This was shocking because it opened the lid on a topic of conversation that has been largely silenced by the western mainstream media since the beginning of the war: Ukraine’s contemporary challenge of far-right ultranationalism. But the Hunka case also illustrates how western authorities airbrushed discussion of nazis in Ukraine after World War II too.

On 13 July 1948 the British Commonwealth Relations Office, what is now part of the Foreign Commonwealth and Development Office, sent a telegram to Commonwealth governments, proposing an end to Nazi war crimes trials in the British zone of Germany. “Punishment of war crimes is more a matter of discouraging future generations than of meting out retribution to every guilty individual… it is now necessary to dispose of the past as soon as possible.”

After the conclusion of the Nuremberg War Trials in 1946 the western world faced a new enemy in the Soviet Union. Limited security resources in cash-strapped Albion and its colonies were re-deployed to uncover suspected Soviet agents and Communists, rather than to identify and track down lower-order Nazi war criminals.

Around this time, many Ukrainians fled the Soviet Union to settle in Canada. In the thirty-year period after the start of Operation Barbarossa, the Ukrainian population in Canada almost doubled, from 300,000 to almost 600,000 people. While most of them, I am sure, would not have been Nazi collaborators, some, undoubtedly, were. They were joined by lesser numbers of Latvians, Hungarians, Slovaks and others.

Within that exodus would have been so-called “lesser” war criminals; persons who had organised the transportation of Jews, Slavs, gypsies and homosexuals to death camps, acted as informers, committed murders, or become involved in war crimes as other ranks and non-commissioned officers in death squads. They were the lower echelon collaborators, acting as the instruments of the genocide initiated by the Nazis.

Yet, following the British instruction, Canada progressively relaxed its immigration policy between 1950 and 1962, steadily removing restrictions against the entry of German nazis and non-German members of German military units like the SS Galicia Division.

However, in 1984 the Simon Wiesenthal Center wrote a letter to the Canadian government claiming to have obtained evidence that the ‘Angel of Death’ Josef Mengele had applied for a landed immigrant visa to Canada in 1962. Though this proved to be incorrect, it caused such outrage among Canada’s Jewish community that a Commission of Inquiry on War Criminals in Canada was established in 1985.

==============================

= Requests =
A. In the passage on Nazi war criminals in Canada, what year was the Commission of Inquiry on War Criminals in Canada established?
B. Do these statements agree with the passage on Nazi war criminals in Canada? Answer yes or no for each, quoting the deciding words.
(i) The British telegram of 13 July 1948 proposed ending Nazi war crimes trials in the British zone of Germany.
(ii) The Ukrainian population in Canada tripled in the thirty years after Operation Barbarossa began.
(iii) Canada tightened its immigration policy between 1950 and 1962.
C. Can you reproduce the passage on Nazi war criminals in Canada between "However, in 1984" and "established in 1985.", inclusive?

==============================

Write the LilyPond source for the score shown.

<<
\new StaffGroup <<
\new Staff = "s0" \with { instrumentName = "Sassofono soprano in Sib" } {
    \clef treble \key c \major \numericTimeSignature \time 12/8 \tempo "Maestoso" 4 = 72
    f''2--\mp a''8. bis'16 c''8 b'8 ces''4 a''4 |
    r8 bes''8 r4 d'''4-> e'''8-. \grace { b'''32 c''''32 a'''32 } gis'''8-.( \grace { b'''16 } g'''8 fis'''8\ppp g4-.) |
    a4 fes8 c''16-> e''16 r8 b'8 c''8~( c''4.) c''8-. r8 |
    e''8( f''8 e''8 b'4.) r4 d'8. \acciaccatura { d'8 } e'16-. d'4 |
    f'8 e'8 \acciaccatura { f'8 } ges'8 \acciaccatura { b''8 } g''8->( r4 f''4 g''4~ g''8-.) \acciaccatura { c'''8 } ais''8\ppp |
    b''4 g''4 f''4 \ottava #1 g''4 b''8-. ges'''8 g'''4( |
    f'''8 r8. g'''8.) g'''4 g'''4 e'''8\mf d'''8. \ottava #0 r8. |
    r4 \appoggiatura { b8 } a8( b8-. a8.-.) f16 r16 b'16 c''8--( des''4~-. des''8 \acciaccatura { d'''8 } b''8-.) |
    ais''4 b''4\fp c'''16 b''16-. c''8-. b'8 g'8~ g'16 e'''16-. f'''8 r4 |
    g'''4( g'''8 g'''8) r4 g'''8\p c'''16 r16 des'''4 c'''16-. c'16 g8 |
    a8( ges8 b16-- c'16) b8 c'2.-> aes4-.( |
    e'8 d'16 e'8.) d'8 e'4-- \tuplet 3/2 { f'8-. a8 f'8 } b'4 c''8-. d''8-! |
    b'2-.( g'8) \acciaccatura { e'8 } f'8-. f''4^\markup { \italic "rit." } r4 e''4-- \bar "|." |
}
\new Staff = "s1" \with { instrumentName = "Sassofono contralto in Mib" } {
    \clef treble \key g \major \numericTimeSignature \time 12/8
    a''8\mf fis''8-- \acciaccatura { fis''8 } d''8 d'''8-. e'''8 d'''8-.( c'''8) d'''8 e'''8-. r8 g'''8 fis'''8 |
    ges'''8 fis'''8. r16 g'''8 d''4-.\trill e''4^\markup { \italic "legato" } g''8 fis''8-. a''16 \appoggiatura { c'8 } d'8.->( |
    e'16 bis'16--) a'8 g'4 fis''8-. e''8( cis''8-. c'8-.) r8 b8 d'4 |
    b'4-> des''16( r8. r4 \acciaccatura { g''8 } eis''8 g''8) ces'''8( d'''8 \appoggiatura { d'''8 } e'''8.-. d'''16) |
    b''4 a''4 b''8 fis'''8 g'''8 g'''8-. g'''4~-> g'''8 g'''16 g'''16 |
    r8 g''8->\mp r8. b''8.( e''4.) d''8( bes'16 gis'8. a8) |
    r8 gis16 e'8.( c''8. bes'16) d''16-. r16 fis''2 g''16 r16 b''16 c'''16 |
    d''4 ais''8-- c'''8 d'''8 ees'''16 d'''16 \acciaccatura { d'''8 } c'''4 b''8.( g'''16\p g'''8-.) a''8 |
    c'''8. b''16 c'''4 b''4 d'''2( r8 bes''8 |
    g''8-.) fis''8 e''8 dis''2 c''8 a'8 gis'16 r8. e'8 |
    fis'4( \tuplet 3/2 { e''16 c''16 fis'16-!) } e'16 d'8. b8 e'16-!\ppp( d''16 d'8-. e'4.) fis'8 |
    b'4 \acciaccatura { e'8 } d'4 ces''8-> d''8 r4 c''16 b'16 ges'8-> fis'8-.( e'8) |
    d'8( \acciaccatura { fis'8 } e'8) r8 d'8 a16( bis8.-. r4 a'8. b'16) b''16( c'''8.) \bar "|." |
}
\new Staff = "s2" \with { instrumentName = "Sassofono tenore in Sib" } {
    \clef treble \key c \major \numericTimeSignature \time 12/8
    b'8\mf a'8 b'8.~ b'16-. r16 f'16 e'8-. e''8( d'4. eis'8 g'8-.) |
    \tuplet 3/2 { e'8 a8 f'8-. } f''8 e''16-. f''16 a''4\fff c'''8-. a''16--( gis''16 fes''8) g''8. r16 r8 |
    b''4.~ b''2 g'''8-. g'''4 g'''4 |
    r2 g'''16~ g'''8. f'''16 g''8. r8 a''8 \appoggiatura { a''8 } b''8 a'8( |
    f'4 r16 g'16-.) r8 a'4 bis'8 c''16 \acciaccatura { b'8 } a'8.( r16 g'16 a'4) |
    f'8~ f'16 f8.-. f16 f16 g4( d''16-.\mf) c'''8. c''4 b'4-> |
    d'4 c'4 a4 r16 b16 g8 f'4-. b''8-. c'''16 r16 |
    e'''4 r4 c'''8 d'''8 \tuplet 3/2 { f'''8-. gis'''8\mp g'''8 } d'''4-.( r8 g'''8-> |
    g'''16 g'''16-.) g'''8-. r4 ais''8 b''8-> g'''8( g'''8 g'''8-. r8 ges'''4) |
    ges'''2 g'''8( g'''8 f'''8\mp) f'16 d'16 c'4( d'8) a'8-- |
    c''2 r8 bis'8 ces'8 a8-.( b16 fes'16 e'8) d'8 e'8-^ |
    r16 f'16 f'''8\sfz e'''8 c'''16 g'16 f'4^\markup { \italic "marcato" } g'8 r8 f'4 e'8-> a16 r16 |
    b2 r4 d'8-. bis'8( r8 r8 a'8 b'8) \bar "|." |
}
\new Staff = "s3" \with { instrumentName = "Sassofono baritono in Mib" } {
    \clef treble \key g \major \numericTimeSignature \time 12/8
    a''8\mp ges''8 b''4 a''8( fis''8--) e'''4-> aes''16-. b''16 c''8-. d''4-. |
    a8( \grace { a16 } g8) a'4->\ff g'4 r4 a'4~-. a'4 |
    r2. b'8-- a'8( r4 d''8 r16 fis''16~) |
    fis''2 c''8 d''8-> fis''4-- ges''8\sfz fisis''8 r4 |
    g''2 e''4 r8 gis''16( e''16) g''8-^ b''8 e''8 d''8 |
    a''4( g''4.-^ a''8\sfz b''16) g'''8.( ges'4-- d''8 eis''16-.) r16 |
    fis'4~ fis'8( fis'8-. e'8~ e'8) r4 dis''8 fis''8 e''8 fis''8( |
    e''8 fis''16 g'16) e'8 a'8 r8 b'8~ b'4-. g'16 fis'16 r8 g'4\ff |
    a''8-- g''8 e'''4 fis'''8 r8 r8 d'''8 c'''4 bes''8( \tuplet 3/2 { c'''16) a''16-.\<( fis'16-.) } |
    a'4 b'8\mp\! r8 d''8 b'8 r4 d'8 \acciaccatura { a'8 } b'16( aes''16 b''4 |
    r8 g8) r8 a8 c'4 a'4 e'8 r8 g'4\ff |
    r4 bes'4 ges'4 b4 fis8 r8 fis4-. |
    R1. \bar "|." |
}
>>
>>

==============================

= Task-by-task answers =
A. 1985

B.
(i) Yes: "proposing an end to Nazi war crimes trials in the British zone of Germany"
(ii) No: "the Ukrainian population in Canada almost doubled, from 300,000 to almost 600,000 people"
(iii) No: "Canada progressively relaxed its immigration policy between 1950 and 1962"

C.
However, in 1984 the Simon Wiesenthal Center wrote a letter to the Canadian government claiming to have obtained evidence that the ‘Angel of Death’ Josef Mengele had applied for a landed immigrant visa to Canada in 1962. Though this proved to be incorrect, it caused such outrage among Canada’s Jewish community that a Commission of Inquiry on War Criminals in Canada was established in 1985.